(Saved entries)
━━━━━━━━━━━━━━━━

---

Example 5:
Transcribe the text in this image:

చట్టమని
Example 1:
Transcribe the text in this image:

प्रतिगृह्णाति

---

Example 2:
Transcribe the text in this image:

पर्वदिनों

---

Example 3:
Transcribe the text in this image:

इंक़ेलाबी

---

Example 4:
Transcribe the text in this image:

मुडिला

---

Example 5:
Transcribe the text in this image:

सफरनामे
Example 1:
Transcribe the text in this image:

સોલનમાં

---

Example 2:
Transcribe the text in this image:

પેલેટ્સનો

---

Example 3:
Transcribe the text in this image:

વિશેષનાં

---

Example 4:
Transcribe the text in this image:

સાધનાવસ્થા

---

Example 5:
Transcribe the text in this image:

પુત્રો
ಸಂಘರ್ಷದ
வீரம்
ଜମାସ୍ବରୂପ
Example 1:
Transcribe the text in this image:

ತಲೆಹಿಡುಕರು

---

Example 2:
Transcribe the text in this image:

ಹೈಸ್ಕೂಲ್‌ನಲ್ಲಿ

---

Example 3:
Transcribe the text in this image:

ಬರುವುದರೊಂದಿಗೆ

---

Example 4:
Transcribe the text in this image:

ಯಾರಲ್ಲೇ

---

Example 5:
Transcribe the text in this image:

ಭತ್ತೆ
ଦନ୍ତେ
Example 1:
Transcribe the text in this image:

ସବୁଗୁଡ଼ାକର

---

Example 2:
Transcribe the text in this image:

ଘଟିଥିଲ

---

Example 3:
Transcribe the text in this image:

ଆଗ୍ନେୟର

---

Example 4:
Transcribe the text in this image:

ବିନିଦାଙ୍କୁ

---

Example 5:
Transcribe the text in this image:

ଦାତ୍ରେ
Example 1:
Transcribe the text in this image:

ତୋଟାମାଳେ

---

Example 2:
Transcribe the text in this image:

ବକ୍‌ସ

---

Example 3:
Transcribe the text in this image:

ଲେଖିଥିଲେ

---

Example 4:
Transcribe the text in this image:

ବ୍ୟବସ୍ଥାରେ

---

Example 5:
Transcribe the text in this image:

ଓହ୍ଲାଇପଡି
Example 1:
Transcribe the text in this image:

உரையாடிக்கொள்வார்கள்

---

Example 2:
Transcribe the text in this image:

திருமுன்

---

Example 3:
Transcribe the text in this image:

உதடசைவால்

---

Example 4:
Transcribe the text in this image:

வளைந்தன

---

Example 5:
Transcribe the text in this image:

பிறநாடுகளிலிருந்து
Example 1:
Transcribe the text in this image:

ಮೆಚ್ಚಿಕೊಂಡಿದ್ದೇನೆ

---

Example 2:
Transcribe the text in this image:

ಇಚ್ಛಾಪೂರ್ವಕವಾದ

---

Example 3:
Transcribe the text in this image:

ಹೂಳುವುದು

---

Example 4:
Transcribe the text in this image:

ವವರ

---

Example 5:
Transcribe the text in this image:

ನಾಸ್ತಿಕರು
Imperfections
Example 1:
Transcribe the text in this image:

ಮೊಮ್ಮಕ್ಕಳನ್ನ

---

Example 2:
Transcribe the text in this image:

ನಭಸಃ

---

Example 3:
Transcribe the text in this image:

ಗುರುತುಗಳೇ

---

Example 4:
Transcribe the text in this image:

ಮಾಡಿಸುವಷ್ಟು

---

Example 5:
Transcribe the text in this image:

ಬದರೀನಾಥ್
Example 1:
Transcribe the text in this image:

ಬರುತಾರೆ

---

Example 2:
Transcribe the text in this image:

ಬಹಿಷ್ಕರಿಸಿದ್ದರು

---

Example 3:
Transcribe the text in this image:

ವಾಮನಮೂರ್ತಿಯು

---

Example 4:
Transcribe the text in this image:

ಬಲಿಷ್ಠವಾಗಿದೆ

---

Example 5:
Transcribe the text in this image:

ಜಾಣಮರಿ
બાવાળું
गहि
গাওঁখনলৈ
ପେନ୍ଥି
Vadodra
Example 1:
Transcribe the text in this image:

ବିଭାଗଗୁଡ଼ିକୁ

━━━━━━━━━━━━━━━━

### PROMPT
From the records above, extract each line exactly as shown.

### YOUR SOLUTION
---

Example 5:
Transcribe the text in this image:

చట్టమని
Example 1:
Transcribe the text in this image:

प्रतिगृह्णाति

---

Example 2:
Transcribe the text in this image:

पर्वदिनों

---

Example 3:
Transcribe the text in this image:

इंक़ेलाबी

---

Example 4:
Transcribe the text in this image:

मुडिला

---

Example 5:
Transcribe the text in this image:

सफरनामे
Example 1:
Transcribe the text in this image:

સોલનમાં

---

Example 2:
Transcribe the text in this image:

પેલેટ્સનો

---

Example 3:
Transcribe the text in this image:

વિશેષનાં

---

Example 4:
Transcribe the text in this image:

સાધનાવસ્થા

---

Example 5:
Transcribe the text in this image:

પુત્રો
ಸಂಘರ್ಷದ
வீரம்
ଜମାସ୍ବରୂପ
Example 1:
Transcribe the text in this image:

ತಲೆಹಿಡುಕರು

---

Example 2:
Transcribe the text in this image:

ಹೈಸ್ಕೂಲ್‌ನಲ್ಲಿ

---

Example 3:
Transcribe the text in this image:

ಬರುವುದರೊಂದಿಗೆ

---

Example 4:
Transcribe the text in this image:

ಯಾರಲ್ಲೇ

---

Example 5:
Transcribe the text in this image:

ಭತ್ತೆ
ଦନ୍ତେ
Example 1:
Transcribe the text in this image:

ସବୁଗୁଡ଼ାକର

---

Example 2:
Transcribe the text in this image:

ଘଟିଥିଲ

---

Example 3:
Transcribe the text in this image:

ଆଗ୍ନେୟର

---

Example 4:
Transcribe the text in this image:

ବିନିଦାଙ୍କୁ

---

Example 5:
Transcribe the text in this image:

ଦାତ୍ରେ
Example 1:
Transcribe the text in this image:

ତୋଟାମାଳେ

---

Example 2:
Transcribe the text in this image:

ବକ୍‌ସ

---

Example 3:
Transcribe the text in this image:

ଲେଖିଥିଲେ

---

Example 4:
Transcribe the text in this image:

ବ୍ୟବସ୍ଥାରେ

---

Example 5:
Transcribe the text in this image:

ଓହ୍ଲାଇପଡି
Example 1:
Transcribe the text in this image:

உரையாடிக்கொள்வார்கள்

---

Example 2:
Transcribe the text in this image:

திருமுன்

---

Example 3:
Transcribe the text in this image:

உதடசைவால்

---

Example 4:
Transcribe the text in this image:

வளைந்தன

---

Example 5:
Transcribe the text in this image:

பிறநாடுகளிலிருந்து
Example 1:
Transcribe the text in this image:

ಮೆಚ್ಚಿಕೊಂಡಿದ್ದೇನೆ

---

Example 2:
Transcribe the text in this image:

ಇಚ್ಛಾಪೂರ್ವಕವಾದ

---

Example 3:
Transcribe the text in this image:

ಹೂಳುವುದು

---

Example 4:
Transcribe the text in this image:

ವವರ

---

Example 5:
Transcribe the text in this image:

ನಾಸ್ತಿಕರು
Imperfections
Example 1:
Transcribe the text in this image:

ಮೊಮ್ಮಕ್ಕಳನ್ನ

---

Example 2:
Transcribe the text in this image:

ನಭಸಃ

---

Example 3:
Transcribe the text in this image:

ಗುರುತುಗಳೇ

---

Example 4:
Transcribe the text in this image:

ಮಾಡಿಸುವಷ್ಟು

---

Example 5:
Transcribe the text in this image:

ಬದರೀನಾಥ್
Example 1:
Transcribe the text in this image:

ಬರುತಾರೆ

---

Example 2:
Transcribe the text in this image:

ಬಹಿಷ್ಕರಿಸಿದ್ದರು

---

Example 3:
Transcribe the text in this image:

ವಾಮನಮೂರ್ತಿಯು

---

Example 4:
Transcribe the text in this image:

ಬಲಿಷ್ಠವಾಗಿದೆ

---

Example 5:
Transcribe the text in this image:

ಜಾಣಮರಿ
બાવાળું
गहि
গাওঁখনলৈ
ପେନ୍ଥି
Vadodra
Example 1:
Transcribe the text in this image:

ବିଭାଗଗୁଡ଼ିକୁ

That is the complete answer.